A significant reason for this is rising rents and mortgage costs. Those aged between 35 and 54 account for 60% of households with a mortgage, while about two-thirds (65%) of homes in the private rented sector are occupied by someone aged under 45 years, according to the 2022 English Housing Survey. 

McCullough explains: “Millennials are probably the most vulnerable to financial problems as they were more inclined to take on large mortgages when rates were low. Many of these fixed-rate mortgages will be coming to an end this year or next, and these people will find repayments rising by £5,100 per annum on average [by the end of 2024, according to research by The Resolution Foundation].”

Renters are facing similar pressures, with rents rising by more than 10% in a year to an average of £1,229 per calendar month, according to the HomeLet Rental Index for June 2023. 

On the other hand, the Housing Survey found older people are more likely to own a property outright, almost two-thirds of all properties owned outright in England belong to those aged 65 or over. Meaning many over 65s are likely to be better shielded from these rising costs. 

Turning to credit to cope

Food inflation, childcare, and transport are also squeezing household budgets and without a sizeable savings buffer, young people are turning to credit to cope.

A recent study from Resolution Foundation, an independent think tank, found that 18- to 24-year-olds were more likely to see their savings drop below £1,000 than older age groups. And the ONS found that 34% of 25- to 34-year-olds borrowed more than one year ago, compared to just 7% of those aged 75 and over.

But financial pressure may only be part of the story. McCullough says many younger people may feel more relaxed about borrowing than older generations.

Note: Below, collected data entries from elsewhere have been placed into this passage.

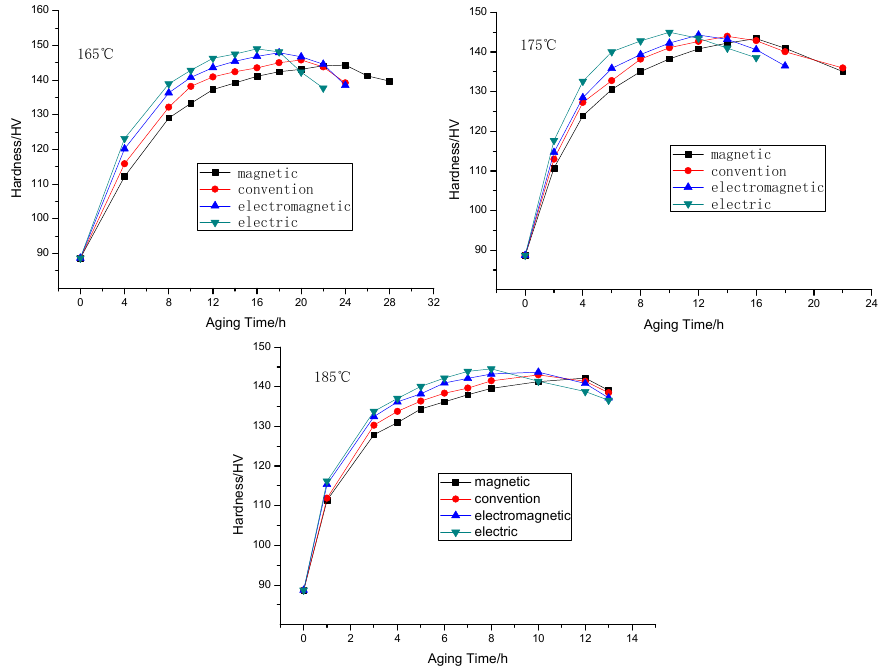
Figure 2. Ageing hardening curves under different external fields.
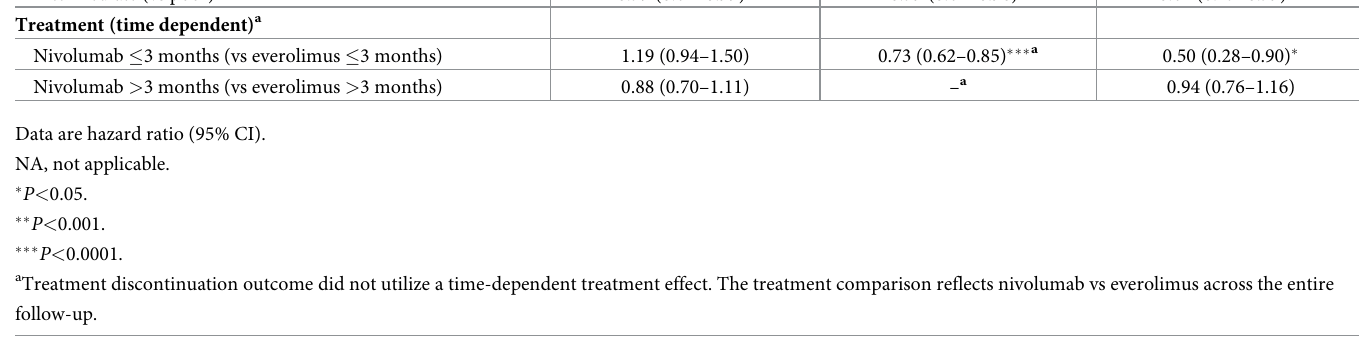
Based on AIC/BIC measures, log-cumulative hazard plots, parametric plots, and visual inspec- tion, none of the parametric distributions provided a better fit to the observed trial data. Hence, Weibull distributions were selected to model TTD, TTP, and TTDeath because they provide a good benchmark for comparison as they have recently been used in oncology model- ing, especially with immuno-oncology therapies [33–35]. The parameters associated with TTD, TTP, and TTDeath are listed in S1 Table.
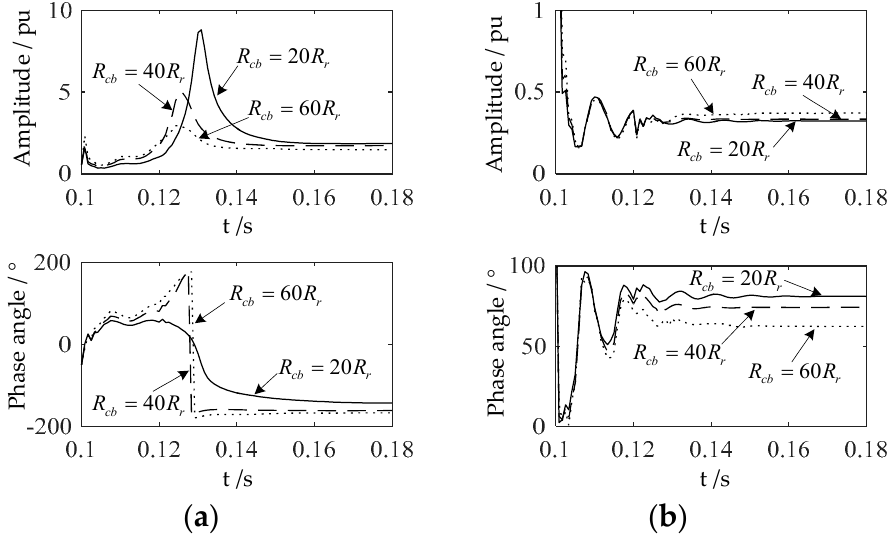
∗  and Z ∗ w − in Case 3: ( a ) Z ∗ Z and w + w 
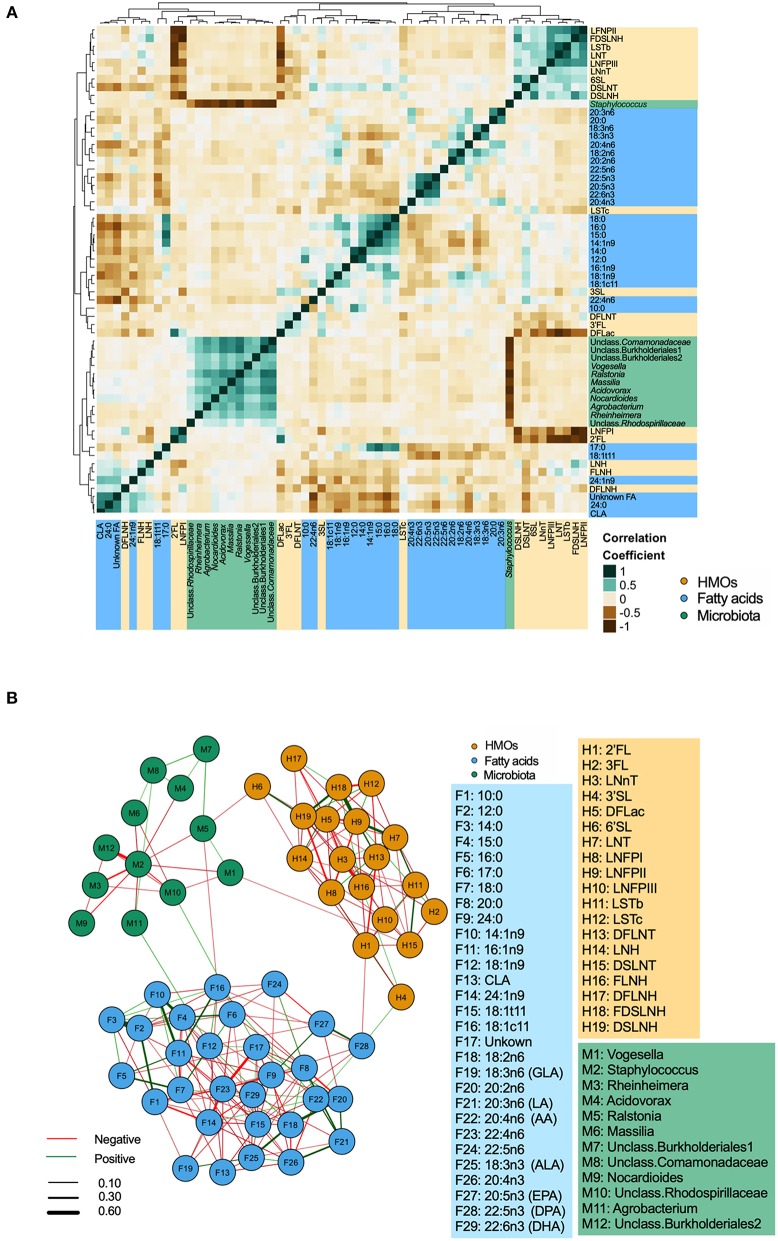
Inter and intra-correlations of milk microbiota, human milk oligosaccharides (HMOs), and fatty acids. (A) Clustering heatmap based on Spearman rank correlation, (B) Network visualization based on partial Spearman rank correlations. Line color represents the direction of correlation: green (positive), red (negative). Line width is proportional to the correlation coefficient.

“Millennials and Gen Z are the generations brought up only knowing and understanding low interest, low inflation, cheap debt, and readily available access to credit. As a result, they are more comfortable using credit to pay for food and bills and more open to borrowing from friends and family than previous generations.”

[Millennials are those born between 1981 and 1996, while Gen Z are younger people born between 1997 and 2012.]

Buy now, pay later (BNPL) is also proving a popular form of borrowing among younger generations.

While BNPL can be helpful if it’s used effectively, it carries the same risks as other kinds of borrowing if you miss payments and build up debt. 

As well as more formal forms of credit, around 2.6 million of 18- to 34-year-olds had financial help from their parents in the past year, according to the Resolution Foundation. 

But not everyone will be fortunate enough to be able to borrow from friends or family.

With limited options available, some young people are having to take more drastic measures to cope.

The Resolution Foundation found that 20% of 18- to 24-year-olds and 16% of 25- to 34-year-olds were behind on at least one priority bill between December 2022 and March 2023, more than any other age group.

The same study also showed that younger people were more likely to eat less or skip meals because of a lack of money. 

Take control of your finances

Whatever your age or situation, you don’t need to cope on your own if you’re worried about money and finding it hard to afford your living expenses.

If you’re struggling to pay bills or make payments, speak to your provider as soon as possible to see if you can arrange a new payment plan that is more affordable for you.

Borrowing money may seem like a good short-term solution to your money worries, but this could make things worse and puts you at risk of building up problem debt.

Instead, it’s worth getting professional advice from a free debt charity, such as StepChange, Citizens Advice, or National Debtline. 

They can help you work out a plan to stop your money worries from spiralling out of control, as well as identify any benefits or extra support that you may be entitled to.